The world is not built to love us back. So we have to make one that does.
This syllabus is my attempt to create something beyond myself—a foundation for those of us who are tired of being told that connection should be easy, that love is just a feeling, that we're broken because we're struggling to stay present in a world that feels fundamentally unsafe. It's for those of us who need more than self-help advice or wellness hacks. Those who need actual infrastructure for care, for community, for the practices that make staying possible when everything is designed to make us disappear.
This is a public syllabus about love as action.
Not love as romance. Not love as a feeling you wait to have. Love is the intentional, daily practice of extending yourself toward growth—your own and each other's. Love is the thing that orients you when everything else has collapsed.
Drawing from bell hooks' definition of love—"the will to extend oneself for the purpose of nurturing one's own or another's spiritual growth"—this curriculum explores what it means to practice love in a time when love feels impossible. When we're all holding more grief than we thought we could carry.
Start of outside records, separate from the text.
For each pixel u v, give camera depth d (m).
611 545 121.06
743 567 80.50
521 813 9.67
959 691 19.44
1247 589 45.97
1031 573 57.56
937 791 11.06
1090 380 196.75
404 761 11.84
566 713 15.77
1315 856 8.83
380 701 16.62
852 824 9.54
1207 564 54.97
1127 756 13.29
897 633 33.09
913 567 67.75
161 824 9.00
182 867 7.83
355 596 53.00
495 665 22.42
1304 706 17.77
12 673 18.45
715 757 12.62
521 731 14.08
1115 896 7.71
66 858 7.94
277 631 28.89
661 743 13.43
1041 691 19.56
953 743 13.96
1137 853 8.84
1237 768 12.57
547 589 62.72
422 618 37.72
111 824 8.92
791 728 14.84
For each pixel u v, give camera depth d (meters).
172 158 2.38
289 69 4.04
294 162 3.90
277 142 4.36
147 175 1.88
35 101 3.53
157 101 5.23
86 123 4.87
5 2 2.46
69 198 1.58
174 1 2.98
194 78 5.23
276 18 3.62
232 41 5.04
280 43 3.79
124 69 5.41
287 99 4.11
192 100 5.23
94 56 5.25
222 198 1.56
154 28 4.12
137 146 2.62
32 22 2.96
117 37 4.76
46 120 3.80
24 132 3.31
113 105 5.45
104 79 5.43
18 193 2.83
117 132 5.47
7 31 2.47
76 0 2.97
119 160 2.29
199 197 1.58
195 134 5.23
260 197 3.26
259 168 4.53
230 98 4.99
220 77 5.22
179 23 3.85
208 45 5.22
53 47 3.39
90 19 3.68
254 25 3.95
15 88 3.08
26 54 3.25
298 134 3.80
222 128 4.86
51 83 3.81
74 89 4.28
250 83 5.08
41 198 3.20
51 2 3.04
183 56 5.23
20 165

When our nervous systems are stuck in threat response, when the systems around us practice cruelty and call it policy.
hooks taught us that love is composed of six elements: care, commitment, knowledge, responsibility, respect, and trust. She taught us that "love is as love does"—that it's an action, a choice, something we practice rather than something that happens to us. And she taught us that we were never given a roadmap for this. That most of us don't know what love actually is because "schools for love do not exist."
Until now.
This syllabus is for that school. It's the curriculum we were never taught. It's ten modules designed to answer the questions that keep us up at night:
How do I build community in today's day and age?
What happens when everyone I love leaves when I need them the most?
How can I be a good friend?
How do I love in a loveless world?
It's for anyone who's ever felt too lonely to function, too dysregulated to connect, too scared to try again. It's for those of us practicing staying when everything tells us to disappear.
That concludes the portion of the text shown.